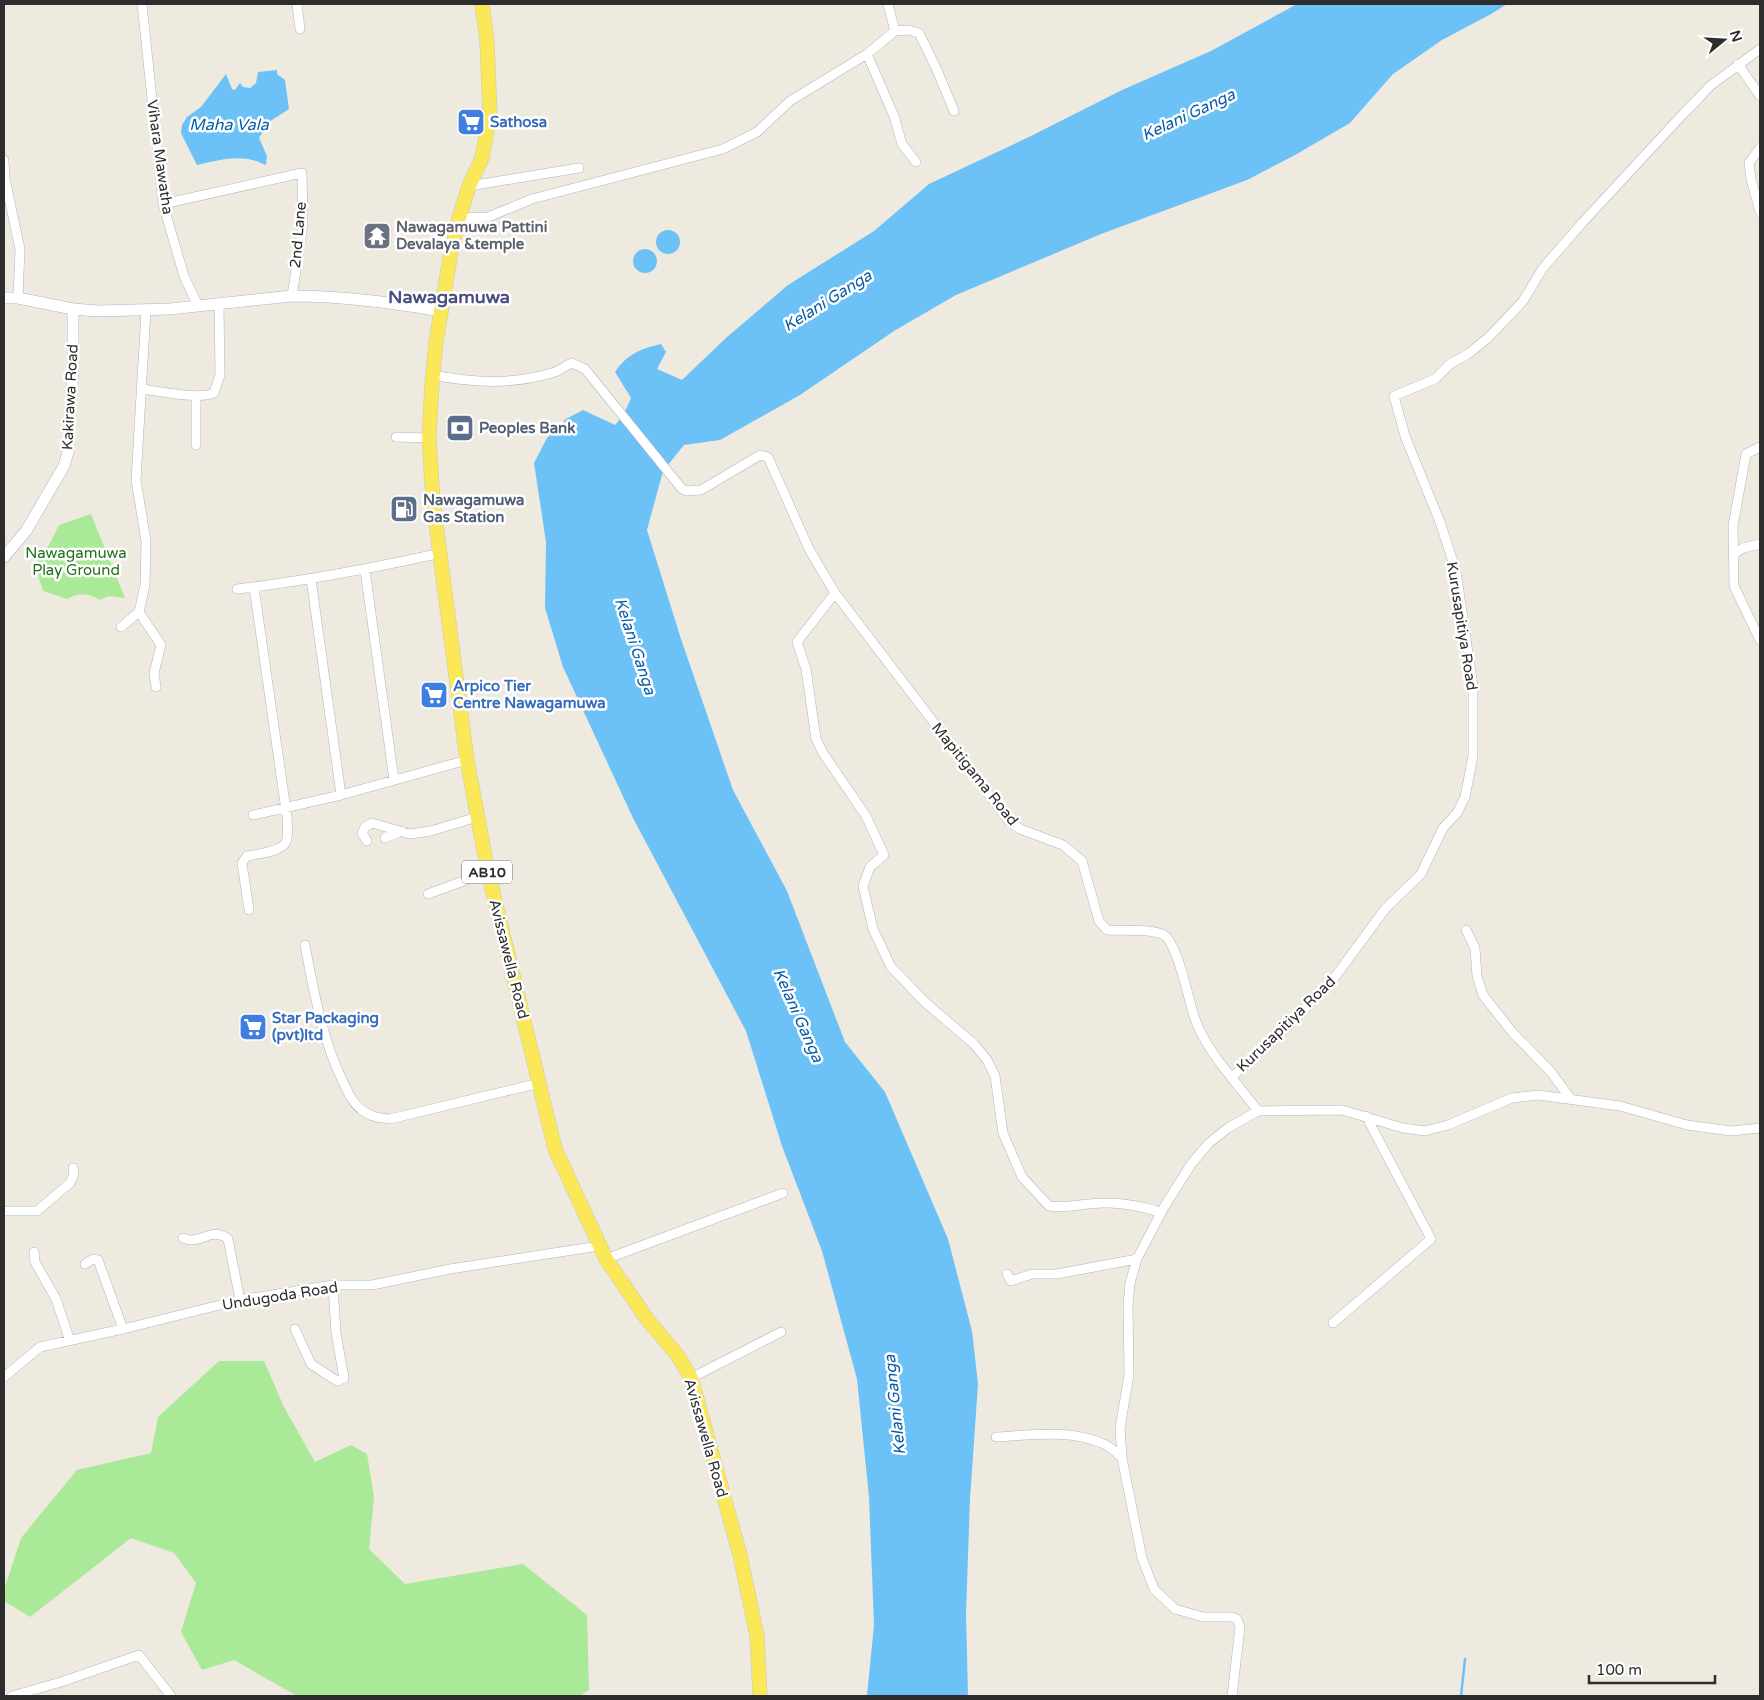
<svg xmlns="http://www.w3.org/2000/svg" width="1764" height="1700" font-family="'Varela Round',sans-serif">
  <rect width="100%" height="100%" fill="#efeadf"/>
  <path fill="#aae998" d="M91,514L125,598L109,596L100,600C88,593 80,592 67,599L43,591L35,565L49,545L59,525Z
    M219,1361H264L284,1407L315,1462L351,1445L367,1454L374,1497L369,1549L405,1584L523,1564L587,1615L589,1690L580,1696H297L234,1660L202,1670L181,1632L196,1583L174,1553L131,1538L30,1617L4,1601V1590L21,1538L77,1470L151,1453L158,1417Z"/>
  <path fill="#6cc1f7" d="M1297,4H1507L1491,14L1442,40L1393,74L1350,123L1295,155L1247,180L1101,234L956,295L894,331L800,395L720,440L684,445L663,471L647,530L681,639L733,790L787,891L845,1042L885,1092L948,1239L972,1331L978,1384L970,1499L966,1613L968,1696H867L874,1625L869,1497L857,1379L822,1251L782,1146L746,1031L633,818L563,667L545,608L546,542L534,463L547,438L566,419L583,410L615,425L623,416L631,398L615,372C626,355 641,348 661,344L666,352L657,369L682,380L727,337L788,285L874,231L929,184L1029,137L1122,90L1211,51Z
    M277,70V74L285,80L289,109L269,122L259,138L267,156L266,165C242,153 221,160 197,165L181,133L182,125L187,117L201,107L226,74L232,89L235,90L240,83L243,87L250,88L256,83L258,72Z
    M656 242a12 12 0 1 1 24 0a12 12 0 1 1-24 0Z
    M633 261a12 12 0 1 1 24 0a12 12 0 1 1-24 0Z"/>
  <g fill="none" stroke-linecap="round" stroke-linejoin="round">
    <path stroke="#6cc1f7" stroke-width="2.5" d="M1461,1696L1465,1659"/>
    <defs>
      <path id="minor" d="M142,4L163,204L184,276L198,306
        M297,4L300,29
        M895,31L908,30L919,33L937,70L954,111
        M867,54L894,116L902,144L916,162
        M1738,64L1760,96
        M1760,148L1749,163L1751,179L1760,212
        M4,160L5,179L20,249L18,298
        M469,186L579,168
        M163,204L302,173L303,224L292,296
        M459,218L488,217L532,199L723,149L757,132L790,101L867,54L895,31L888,4
        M433,375C474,383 514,385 555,372C561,370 566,365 572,363L585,369L682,489L687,491L701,490L760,455L768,457L809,549L835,593L1009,821L1020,829L1063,845L1082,861L1099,921L1107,930C1121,931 1152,928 1164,935C1177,943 1188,996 1193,1013C1204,1050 1235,1080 1258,1111
        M141,389C160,391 199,400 214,393L220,375L219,304
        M396,437L429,438
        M196,445V396
        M1760,447L1746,454L1733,526L1734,586L1760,640
        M1734,554L1743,548L1760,544
        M365,570L394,780
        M311,579L341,795
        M237,589C306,581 373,568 441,553
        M835,593L797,642L806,669L816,739L823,753L866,816L884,855L870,867L863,886L873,929L891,967L926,1003L974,1044L987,1060L995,1076L1003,1133L1022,1177L1049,1206C1069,1209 1088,1202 1107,1203C1123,1203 1147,1207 1161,1213
        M139,612L161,645L154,673L156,687
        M121,627L139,612L145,585L146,541L136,480L146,311
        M253,815L341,795L467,760
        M385,838L402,831
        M367,841L362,833L365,827L372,823L410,834L431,831L477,817
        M428,894L488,872
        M249,910L242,863L247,856C257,854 281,852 286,842C289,836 287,824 287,817L254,587
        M1466,930L1475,948L1477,976L1483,995L1512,1032L1551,1072L1570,1098
        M305,945C314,992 322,1039 343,1082C348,1092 352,1103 362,1110C370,1117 380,1118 390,1119L540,1083
        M1232,1077L1290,1024L1332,981L1385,909L1421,874L1443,828L1457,813L1465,797L1473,756V686L1456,571L1440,522L1405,436L1394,396L1435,379L1450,364L1468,354L1489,337L1523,301L1543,268L1583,222L1684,113L1698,99L1710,86L1760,49
        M4,1211H37L70,1183L74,1174L73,1168
        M183,1238C186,1239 189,1240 191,1240C205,1240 213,1228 228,1239L240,1300
        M34,1252L35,1262L56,1299L70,1341
        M606,1259L783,1193
        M85,1264L93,1259L98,1260L123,1329
        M1007,1274L1011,1281L1032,1274H1057L1137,1259
        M1333,1323L1431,1239L1366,1116
        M295,1329L311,1364L337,1381L344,1378L336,1333L333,1285
        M4,1377L40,1347L123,1329L240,1300L333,1285H372L450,1269L599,1246
        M691,1378L781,1332
        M996,1437C1031,1435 1070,1429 1104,1444C1110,1447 1117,1453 1122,1458
        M12,1696L61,1682L139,1655L171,1696
        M1232,1696L1240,1627L1237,1619L1231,1617H1203L1175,1609L1154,1589L1142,1558L1122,1458L1120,1428L1129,1375L1128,1306L1130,1283L1137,1259L1164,1207L1192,1163L1209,1143L1228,1128L1258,1111L1342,1110L1403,1128L1425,1131L1448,1125L1512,1098L1538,1095L1620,1106L1687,1125L1731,1131L1760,1128"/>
      <path id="tertiary" d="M4,298H18L73,309L98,311L170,309L292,296C343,296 392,303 442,311
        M4,557L26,531L64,466L68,452L73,368V309"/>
      <path id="primary" d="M482,4L487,41L490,115L482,158L469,186L459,218L451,252L436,342L432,384L429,438L433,501L467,760L488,872L555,1149L606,1259L647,1319L678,1356L691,1378L740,1555L757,1636L760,1696"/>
    </defs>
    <use href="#minor" stroke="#b3b3c1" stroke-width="10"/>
    <use href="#tertiary" stroke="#b3b3c1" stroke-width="12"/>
    <use href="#primary" stroke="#c8c8c8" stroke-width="15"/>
    <use href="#minor" stroke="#fff" stroke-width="9"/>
    <use href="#tertiary" stroke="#fff" stroke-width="11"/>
    <use href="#primary" stroke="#fae859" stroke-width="14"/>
  </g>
  <defs>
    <symbol id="supermarket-square" viewBox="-11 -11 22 22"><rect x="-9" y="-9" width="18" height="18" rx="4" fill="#3f7fe0" stroke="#fff"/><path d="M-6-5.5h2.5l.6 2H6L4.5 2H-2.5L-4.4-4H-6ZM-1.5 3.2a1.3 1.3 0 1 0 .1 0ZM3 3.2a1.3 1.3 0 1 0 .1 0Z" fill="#fff"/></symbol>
    <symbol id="temple-square" viewBox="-11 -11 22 22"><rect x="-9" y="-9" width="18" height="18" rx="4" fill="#6b7280" stroke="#fff"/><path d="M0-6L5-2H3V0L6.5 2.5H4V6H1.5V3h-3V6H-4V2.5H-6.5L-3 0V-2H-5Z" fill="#fff"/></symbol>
    <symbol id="bank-square" viewBox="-11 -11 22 22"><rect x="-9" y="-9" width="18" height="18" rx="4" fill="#5c6f8a" stroke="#fff"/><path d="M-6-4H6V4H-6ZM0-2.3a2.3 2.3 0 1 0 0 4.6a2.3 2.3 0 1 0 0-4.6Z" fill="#fff"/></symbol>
    <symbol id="fuel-square" viewBox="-11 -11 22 22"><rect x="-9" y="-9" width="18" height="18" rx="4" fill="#5c6f8a" stroke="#fff"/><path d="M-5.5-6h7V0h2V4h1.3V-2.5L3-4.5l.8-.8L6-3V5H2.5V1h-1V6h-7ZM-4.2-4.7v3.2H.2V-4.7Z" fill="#fff"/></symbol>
  </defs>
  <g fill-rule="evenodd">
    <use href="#supermarket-square" x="455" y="106" width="32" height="32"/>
    <use href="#temple-square" x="361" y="220" width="32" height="32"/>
    <use href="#bank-square" x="444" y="412" width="32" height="32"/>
    <use href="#fuel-square" x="388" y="493" width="32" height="32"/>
    <use href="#supermarket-square" x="418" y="679" width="32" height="32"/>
    <use href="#supermarket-square" x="237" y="1011" width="32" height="32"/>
  </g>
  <g text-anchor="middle" stroke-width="5" stroke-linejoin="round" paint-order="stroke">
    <rect fill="#fff" stroke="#6c6c6c" stroke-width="1" x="462" y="860.5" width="50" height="23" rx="4"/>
    <g font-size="14" font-weight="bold" fill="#2d2d2d">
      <text x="487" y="877">AB10</text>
    </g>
    <g font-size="15" font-weight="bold" fill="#366cbe" stroke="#fff" text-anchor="start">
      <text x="490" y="127">Sathosa</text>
      <text x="453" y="691">Arpico Tier<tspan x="453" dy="17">Centre Nawagamuwa</tspan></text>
      <text x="272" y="1023">Star Packaging<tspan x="272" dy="17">(pvt)ltd</tspan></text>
    </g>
    <g font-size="15" fill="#2d2d2d" stroke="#fff">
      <text transform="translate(160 157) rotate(82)" y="5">Vihara Mawatha</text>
      <text transform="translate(298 235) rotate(-85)" y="5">2nd Lane</text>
      <text transform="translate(70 397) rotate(-87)" y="5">Kakirawa Road</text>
      <text transform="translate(1462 626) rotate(81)" y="5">Kurusapitiya Road</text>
      <text transform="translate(975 774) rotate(51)" y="5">Mapitigama Road</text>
      <text transform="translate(509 959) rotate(76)" y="5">Avissawella Road</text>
      <text transform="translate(1286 1024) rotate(-44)" y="5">Kurusapitiya Road</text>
      <text transform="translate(280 1296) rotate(-9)" y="5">Undugoda Road</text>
      <text transform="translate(706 1438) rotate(74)" y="5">Avissawella Road</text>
    </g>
    <g font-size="15" font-weight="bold" fill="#5b616d" stroke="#fff" text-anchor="start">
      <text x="396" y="232">Nawagamuwa Pattini<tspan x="396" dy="17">Devalaya &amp;temple</tspan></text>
    </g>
    <g font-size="15" font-weight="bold" fill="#4e5e75" stroke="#fff" text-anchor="start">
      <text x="479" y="433">Peoples Bank</text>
      <text x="423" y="505">Nawagamuwa<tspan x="423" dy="17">Gas Station</tspan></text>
    </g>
    <g font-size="15" fill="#1e7116" stroke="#fff">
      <text x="76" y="558">Nawagamuwa<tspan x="76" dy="17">Play Ground</tspan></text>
    </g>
    <g font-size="16" font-style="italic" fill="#055da9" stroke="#fff">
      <text transform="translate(1188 114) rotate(-25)" y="6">Kelani Ganga</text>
      <text x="229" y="130">Maha Vala</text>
      <text transform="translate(827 300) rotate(-32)" y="6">Kelani Ganga</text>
      <text transform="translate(636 646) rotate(72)" y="6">Kelani Ganga</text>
      <text transform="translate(799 1015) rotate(66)" y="6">Kelani Ganga</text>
      <text transform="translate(894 1405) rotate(-96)" y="6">Kelani Ganga</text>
    </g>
    <g font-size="18" font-weight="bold" fill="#494d81" stroke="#fff">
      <text x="449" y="303">Nawagamuwa</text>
    </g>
  </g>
  <rect width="1764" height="1700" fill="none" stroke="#2d2d2d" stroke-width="10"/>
  <g transform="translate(1724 40) rotate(72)" stroke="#ffffff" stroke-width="4" paint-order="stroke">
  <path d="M0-4L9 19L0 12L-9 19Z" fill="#2d2d2d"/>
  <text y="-8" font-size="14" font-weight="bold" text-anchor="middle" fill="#2d2d2d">N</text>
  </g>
  <path d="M1589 1675v8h126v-8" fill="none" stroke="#2d2d2d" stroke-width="2.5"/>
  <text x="1596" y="1675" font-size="15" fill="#2d2d2d" stroke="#ffffff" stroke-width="4" paint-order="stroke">100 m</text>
</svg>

• • • • • • •

Every line in the data that holds "middle" should be copied out.

  <g text-anchor="middle" stroke-width="5" stroke-linejoin="round" paint-order="stroke">
  <text y="-8" font-size="14" font-weight="bold" text-anchor="middle" fill="#2d2d2d">N</text>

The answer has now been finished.